Things to consider when buying softside fabric luggage
I’ve researched way too many fabric suitcases, so I know a thing or two. Here are the main things that you should look out for when looking for fabric luggage.
- Invest in nylon luggage. Whether that’s ballistic nylon, Cordura, or regular nylon, it’s worth it to spend 30-100$ extra for a more durable material.
- Check the zippers. Spend a few minutes browsing the reviews and seeing if broken zippers are a thing between the customers. Often, the cheaper fabric cases are fitted with cheap zippers that break easily. Ideally, you want thick and durable zippers, like the YKK zippers.
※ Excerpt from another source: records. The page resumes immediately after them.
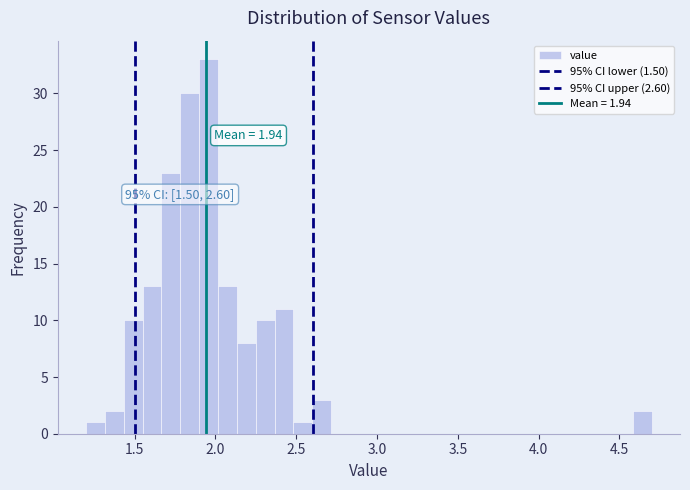

Read against the x-axis, roughly where is the centre of the tallest bar?

1.95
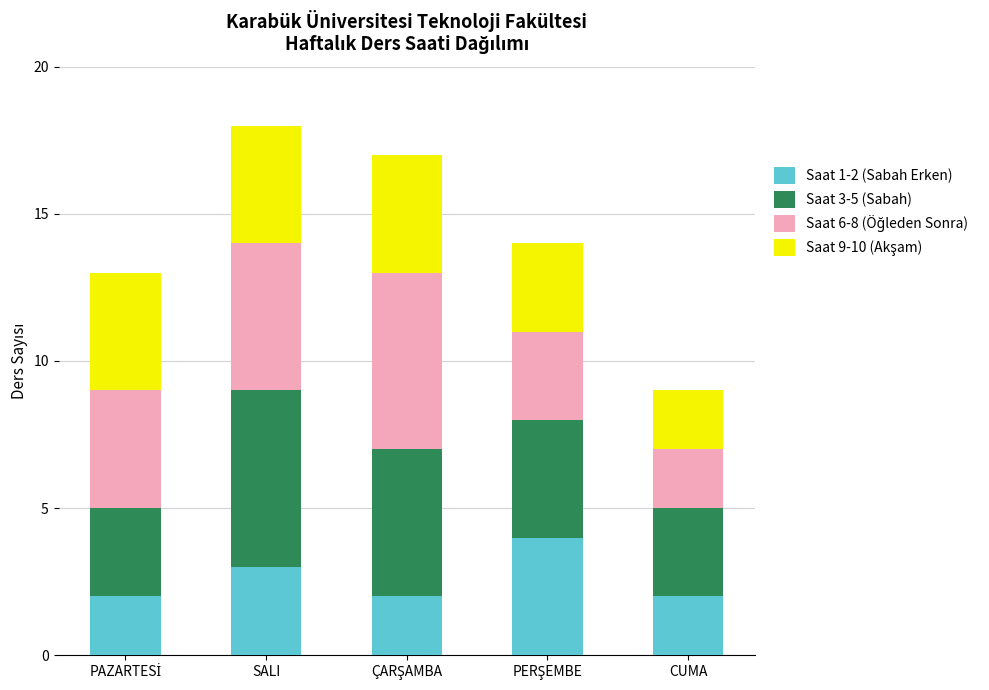

What is the highest value of the Saat 1-2 (Sabah Erken) series?

4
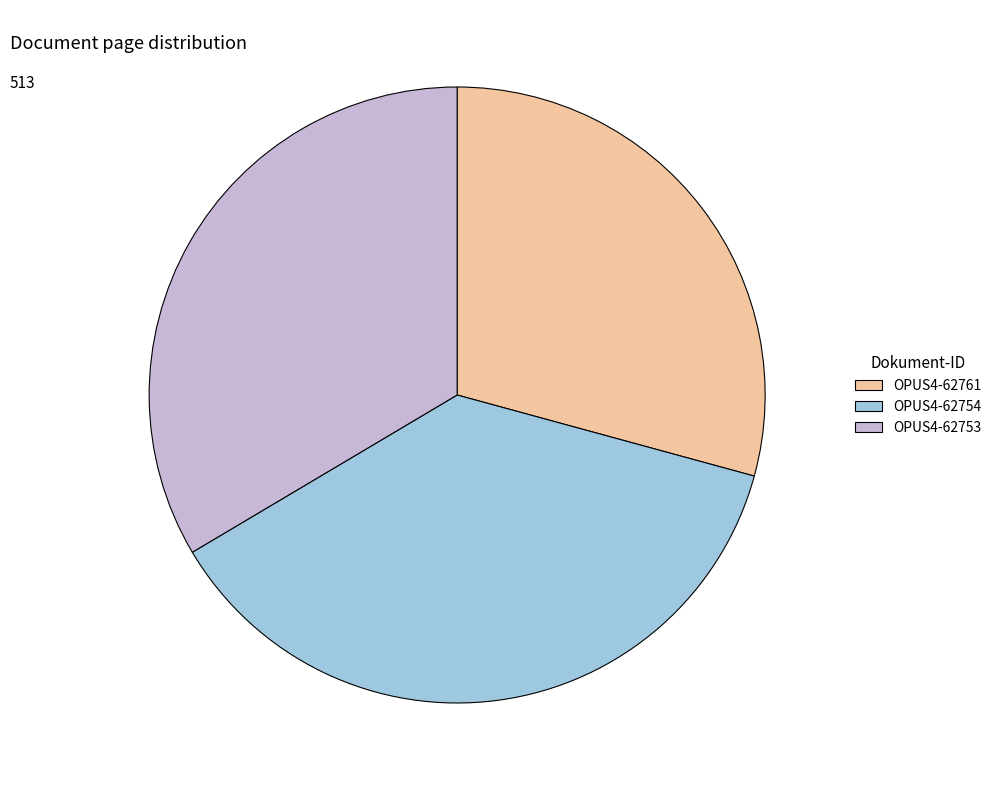

Does any single category account for the majority?

No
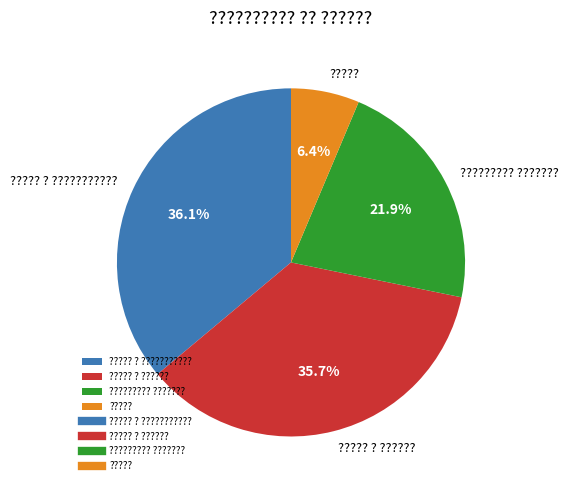

Approximately how many times larger is the value at ????? compared to ????????? ????????

0.3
- If there are no spinner wheels, make sure that the bottom part is made from thick fabric. In a lot of affordable fabric suitcases with skate wheels, the bottom portion will be the first to show tears and scuff marks.
- Consider getting your fabric suitcases in black. Brightly colored fabric luggage can get ugly pretty fast with oil stains and scuff marks.
- Check if the case is expandable.
Pro tip: The Travelpro Platinum Elite 21-inch spinner is one of the most durable fabric suitcases out there. Although it’s pretty costly, we swear by it.
Things to consider when buying hard shell luggage
I’d be more careful about buying hard-shell luggage, just because often the cheaper suitcases can break after one or two trips. If you’re getting a cheap suitcase, it’s better to buy a fabric one with skate wheels. For hardside cases, you should spend at least 100$ or more.
- Choose polycarbonate or aluminum. Most of the times, polycarbonate is the best option, because it’s moderately priced and durable.
- Buy a case with a scratch-resistant finish. All the glossier models get scratched just after a few trips. Instead, get a patterned finish.
- Check the weight of the suitcase. Some manufacturers make incredibly heavy hardside suitcases, so be sure to check the weight before buying,
- Make sure the dimensions are correct. Ideally, you want hardside carry-ons to be below 22 x 14 x 9 inches with the wheels and handles included. Often, the dimensions listed are without wheels and handles, so make sure to get the correct dimensions.
- Read the reviews first. Often cheap hardside suitcases get cracks, broken spinner wheels, broken handles, and broken zippers. Make sure to spend five minutes reading the reviews before buying.
- Get a case with expandable width and TSA-approved locks. For new hardside suitcases, these features are a must-have.
Pro tip: If you’re looking for a hardside suitcase, check out the Samsonite Winfield 2, which is one of the most durable and affordable hardside options out there.